Blocked Just 3 Days After Launch?! — The Real Reason We Lost Access to Claude Fable 5
What Exactly Is Claude Fable 5?
On June 9, 2026, AI company Anthropic unveiled Claude Fable 5 — the most powerful publicly available model in the company's history. Put simply, it's the smartest version of Claude AI ever released. It drew widespread praise for significantly outperforming previous models across nearly every domain, including software development, scientific research, and document analysis. Developers and professionals alike rushed to try it out the moment it dropped.
Paid subscribers (Pro, Team, and Enterprise plans) could use it for free until June 22, with no additional cost. For API access, pricing was set at roughly $1 per million input tokens and $5 per million output tokens. For context, a "token" is the basic unit AI uses to read and write text — think of it as roughly half a word in English.
Usage Limits Explained — What Is the "5-Hour Window"?

Problem details = Can you extract the stretch of the Claude Fable 5 article from "Paid subscribers (Pro, Team, and" through "word in English.", copied word for word?

Excerpted data =
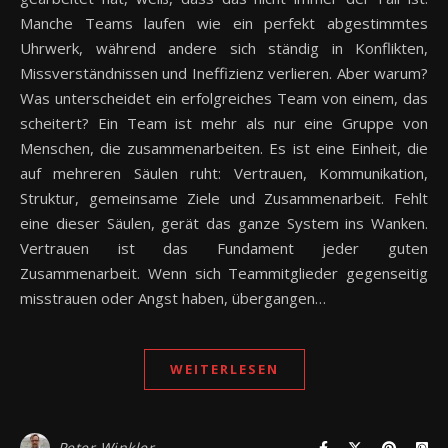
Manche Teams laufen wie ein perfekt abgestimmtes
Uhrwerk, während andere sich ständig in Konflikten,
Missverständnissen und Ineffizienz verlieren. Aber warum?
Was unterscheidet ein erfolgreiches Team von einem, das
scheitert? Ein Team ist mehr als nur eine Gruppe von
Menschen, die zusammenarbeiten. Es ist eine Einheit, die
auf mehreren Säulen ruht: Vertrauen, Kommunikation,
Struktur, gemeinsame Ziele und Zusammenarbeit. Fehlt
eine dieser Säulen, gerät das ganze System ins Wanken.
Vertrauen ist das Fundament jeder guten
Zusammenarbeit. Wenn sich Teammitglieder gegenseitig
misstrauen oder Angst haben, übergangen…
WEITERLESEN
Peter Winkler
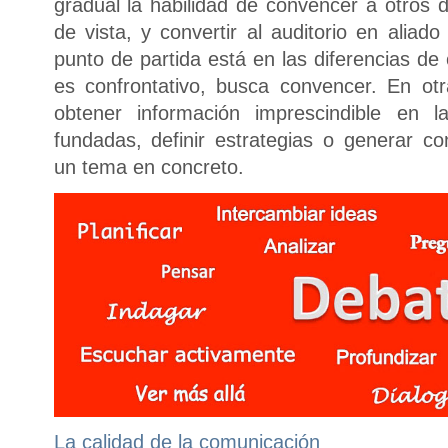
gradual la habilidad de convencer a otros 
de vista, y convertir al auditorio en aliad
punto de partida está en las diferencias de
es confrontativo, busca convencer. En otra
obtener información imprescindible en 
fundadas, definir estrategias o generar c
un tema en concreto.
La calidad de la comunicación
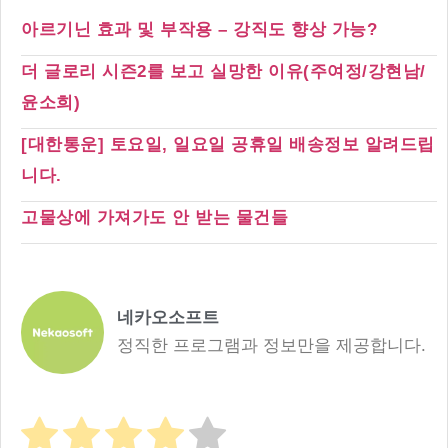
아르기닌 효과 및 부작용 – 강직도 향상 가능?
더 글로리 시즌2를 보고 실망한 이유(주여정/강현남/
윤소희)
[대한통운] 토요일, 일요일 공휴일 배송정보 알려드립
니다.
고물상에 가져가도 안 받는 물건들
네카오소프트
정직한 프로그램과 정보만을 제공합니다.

--

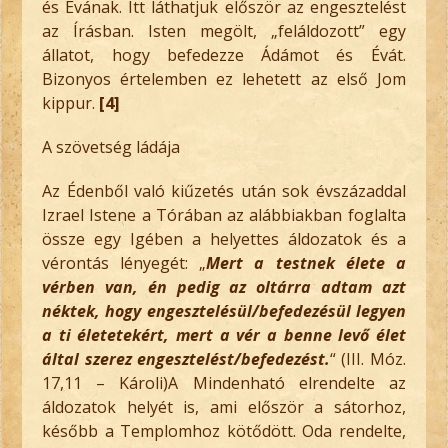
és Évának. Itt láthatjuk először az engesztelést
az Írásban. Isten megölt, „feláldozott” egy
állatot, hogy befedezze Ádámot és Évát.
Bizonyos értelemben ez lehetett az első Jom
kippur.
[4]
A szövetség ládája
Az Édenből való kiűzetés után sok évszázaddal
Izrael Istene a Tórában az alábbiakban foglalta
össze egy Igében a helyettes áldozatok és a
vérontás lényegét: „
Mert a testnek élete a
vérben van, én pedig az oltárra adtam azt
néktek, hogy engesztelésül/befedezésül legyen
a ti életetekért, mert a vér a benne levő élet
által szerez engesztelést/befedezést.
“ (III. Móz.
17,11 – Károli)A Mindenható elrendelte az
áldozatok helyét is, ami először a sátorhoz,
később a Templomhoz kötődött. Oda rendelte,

Task answer =
Paid subscribers (Pro, Team, and Enterprise plans) could use it for free until June 22, with no additional cost. For API access, pricing was set at roughly $1 per million input tokens and $5 per million output tokens. For context, a "token" is the basic unit AI uses to read and write text — think of it as roughly half a word in English.